- **TASK TO CARRY OUT**
Reproduce, word for word, the lines from the one containing "performance and ROI" through the one containing "- 75% reduction", with both of those lines included.

- **INPUT DATA**
^^^^^^^^^^^^^^^^
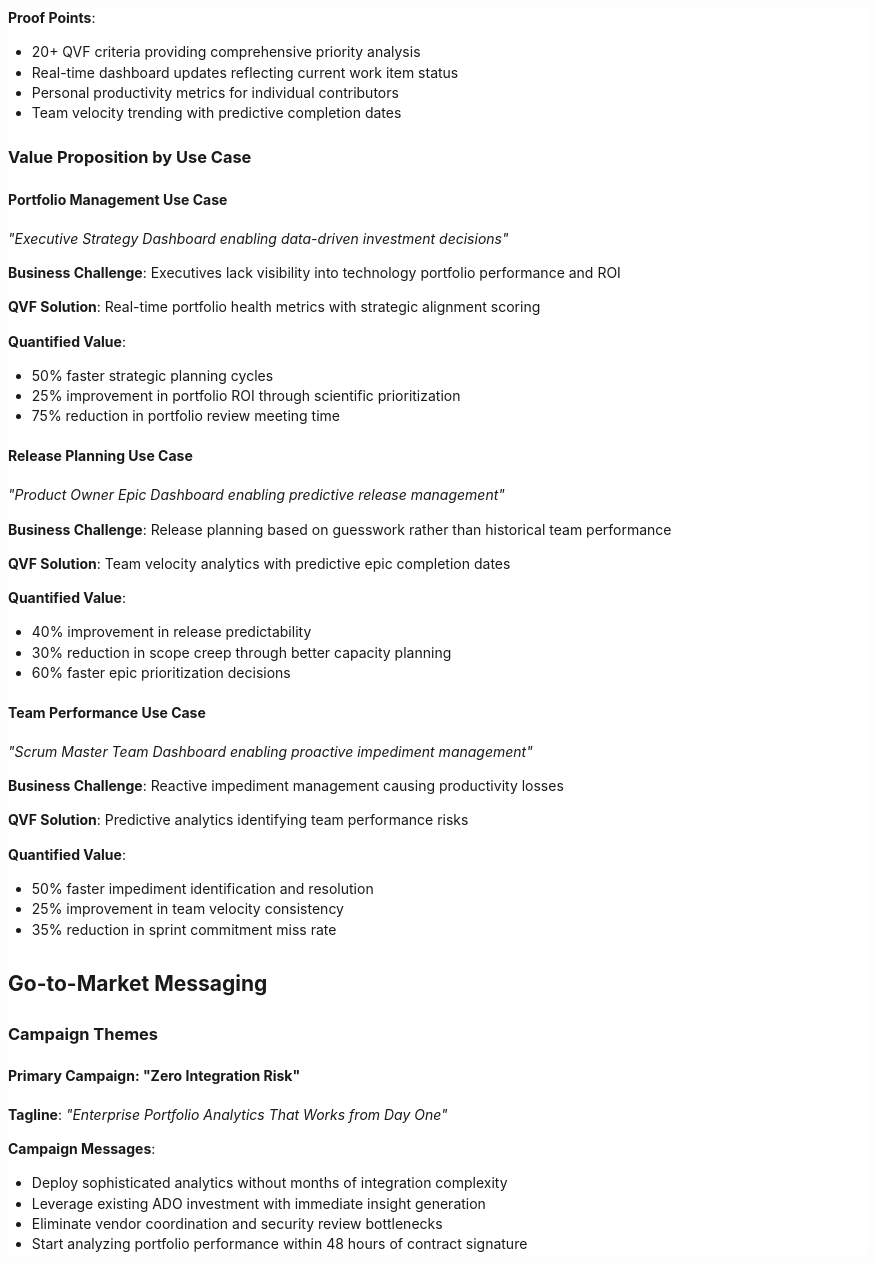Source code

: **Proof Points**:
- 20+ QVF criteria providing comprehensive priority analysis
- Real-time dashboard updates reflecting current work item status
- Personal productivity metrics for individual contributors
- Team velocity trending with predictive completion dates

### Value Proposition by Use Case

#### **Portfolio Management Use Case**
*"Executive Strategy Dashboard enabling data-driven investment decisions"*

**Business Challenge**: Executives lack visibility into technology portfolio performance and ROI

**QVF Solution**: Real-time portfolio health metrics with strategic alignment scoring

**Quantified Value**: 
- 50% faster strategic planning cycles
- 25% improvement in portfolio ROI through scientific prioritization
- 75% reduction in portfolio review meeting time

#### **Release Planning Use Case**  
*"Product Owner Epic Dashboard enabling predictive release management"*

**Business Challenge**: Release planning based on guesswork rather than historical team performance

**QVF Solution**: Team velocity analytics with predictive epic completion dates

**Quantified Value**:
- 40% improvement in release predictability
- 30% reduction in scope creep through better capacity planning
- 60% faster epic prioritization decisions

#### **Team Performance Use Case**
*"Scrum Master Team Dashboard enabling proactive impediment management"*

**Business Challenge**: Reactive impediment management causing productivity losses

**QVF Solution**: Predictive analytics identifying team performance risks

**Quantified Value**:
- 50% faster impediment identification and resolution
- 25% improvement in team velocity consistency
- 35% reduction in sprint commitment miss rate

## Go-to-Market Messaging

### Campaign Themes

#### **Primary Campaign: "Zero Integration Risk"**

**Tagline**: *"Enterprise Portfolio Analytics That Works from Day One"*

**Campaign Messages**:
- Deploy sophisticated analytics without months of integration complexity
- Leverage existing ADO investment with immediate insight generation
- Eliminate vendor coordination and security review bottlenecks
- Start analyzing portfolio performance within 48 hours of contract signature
^^^^^^^^^^^^^^^^
- **SOLUTION FOR THIS TASK**
**Business Challenge**: Executives lack visibility into technology portfolio performance and ROI

**QVF Solution**: Real-time portfolio health metrics with strategic alignment scoring

**Quantified Value**: 
- 50% faster strategic planning cycles
- 25% improvement in portfolio ROI through scientific prioritization
- 75% reduction in portfolio review meeting time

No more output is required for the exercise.